This is a very shrewd game you're playing.
Since when in the history of the Orthodox Church have any schismatic (or heretical for that matter) group been considered martyrs for the faith? Since the ROAC IS schismatic....unless you believe it is the sole holder of the Orthodox faith or the branch theory.
A game, because you very subtly put only TWO possibilities (which you both are unacceptable to your opponent) forward - with of course the implication that they are the only two that are possible. There are also incredible assumptions involved in both.
a) You take it for granted (or assume we at least should take it for granted) that ROAC in fact is a schism. You'll have to do better than making such flip statements. To start, I'll simply ask what else you expected them to do when ROCOR backtracked on it's own past? In particular, how is ROCOR not fallen under it's own anathema ('83)?
If ROCOR has not in fact "changed", is not in fact guilty in the face of the standard which she herself created, then I'd be inclined to agree with your assessment of the ROAC. But really, what could they do (accepting, as supposedly all in ROCOR still do, the '83 anathema), given ROCOR's new insistance (despite what happened in '65) that she'd "never" been out of communion with the ecumenist/in-communion-with-ecumenist Serbian and Jerusalem Patriarchates, or the official adoption of the Kyprianite heresy ("holy heretics")?
I know what the apologetical line of the new-ROCOR is - that the anathema is only of local authority (binding only upon the ROCOR itself.) Whether one totally agrees with this or not is immaterial - for it is it's relevence to the activities of ROCOR itself which is problematic (for the anathema condemns those who are or who maintain communion with ecumenists) - and on both counts, materially and explicitely (respectively), the "new ROCOR" stands guilty, and unrepentant.
Given these facts, what was to be done? Particularly when it became very apparent that there was no more good to be done by pleading for a change of heart?

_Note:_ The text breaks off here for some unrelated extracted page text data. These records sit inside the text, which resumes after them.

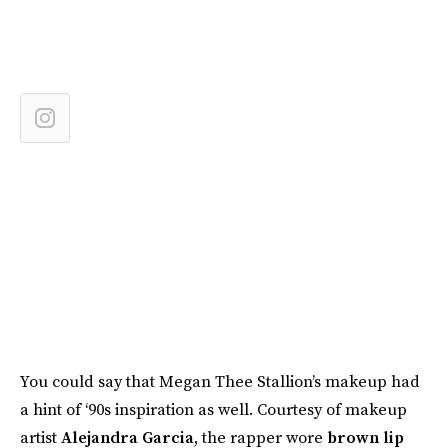
You could say that Megan Thee Stallion’s makeup had
a hint of ‘90s inspiration as well. Courtesy of makeup
artist
Alejandra Garcia
, the rapper wore
brown lip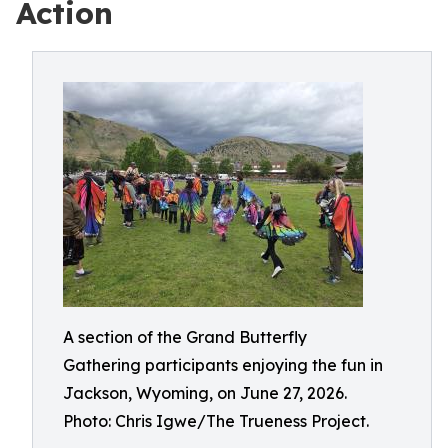
Action
A section of the Grand Butterfly
Gathering participants enjoying the fun in
Jackson, Wyoming, on June 27, 2026.
Photo: Chris Igwe/The Trueness Project.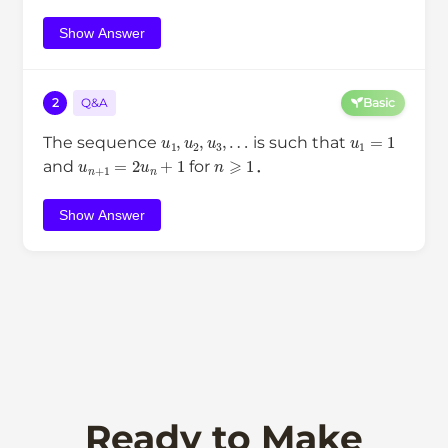
Show Answer
2
Q&A
Basic
u
1
,
u
2
,
u
3
,
…
u
1
=
1
The sequence
is such that
u
n
+
1
=
2
u
n
+
1
n
⩾
1
and
for
．
Show Answer
Ready to Make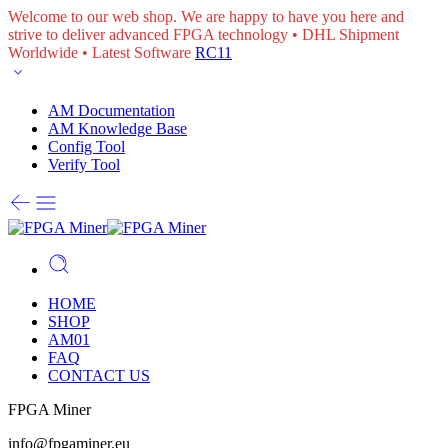
Welcome to our web shop. We are happy to have you here and
strive to deliver advanced FPGA technology • DHL Shipment
Worldwide • Latest Software
RC11
AM Documentation
AM Knowledge Base
Config Tool
Verify Tool
HOME
SHOP
AM01
FAQ
CONTACT US
FPGA Miner
info@fpgaminer.eu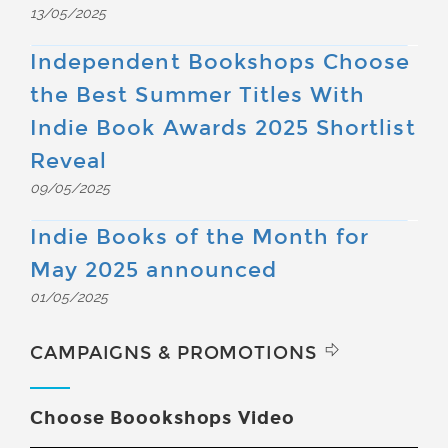
13/05/2025
Independent Bookshops Choose
the Best Summer Titles With
Indie Book Awards 2025 Shortlist
Reveal
09/05/2025
Indie Books of the Month for
May 2025 announced
01/05/2025
CAMPAIGNS & PROMOTIONS
Choose Boookshops Video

These are the kind of substantial things you should be delving into, sine a flip statement does nothing good - it is, at best, preaching to the choir. Which is fine, but that's not your audience here (those who already agree with you on this subject.)
b) You pose that if the ROAC doesn't think this way (and by extension, could we lump the GOC's in here as well?), then it MUST believe itself to be the only Church of Christ left. She just has to - no other possibility. Such haughty insistance can have the appearance of being conclusive, but really it's just bluster that needs to be seen through.
You don't offer the possibility (which is closer to the truth) that the ROAC knows where She stands with a good conscience, and at this point in time maintains varying degrees of agnosticism about others, with the full hope that formal ties can be formed. Should that happen, it would signal either a recognition of a spiritual unity and grace that was already there, or it would be the result of another party repenting and being added to the Church. The former is definately a possibility, since the ROAC finds itself a remnant of a another (now fallen) ecclessial body - which in turn had gone out of it's way to alienate a lot of people before finally betraying the Truth. Thus, that it will take some time for all of these things to be worked out should be understandable. Orthodoxy is ultimatly dependent on actually being in the Church - which is a matter both of canonical foundation, and confession. Not included in such an assessment, is simply "being" because one has met up with and submitted to all of the right people. Thus, the key difference between papist and Orthodox ecclessiologies.
It is ironic how many hardliners in the traditionalist camp actually hodl the branch theory in some form believing that various synods which have anathamatized eachother all are gracefilled.
you speak as if the above is universally the situation (a bunch of mutually anathamatizing groups). Such is not the case, particularly from the ROAC's vantage point.
as an aside, save for the Matthewites (who truly are isolated), none of the GOC's or ROAC for that matter, believe that grace is lost immediately when a heirarch goes into heresy. It takes time for the error to be assimilated into the body itself, or for those who are not assimilated by it to at least realize what is going on (and thus have an obligation to abandon said error.)
BTW., it's my understanding you're GOA. I'm curious as to why you have space to say anything at all, at least without being profoundly hypocritical?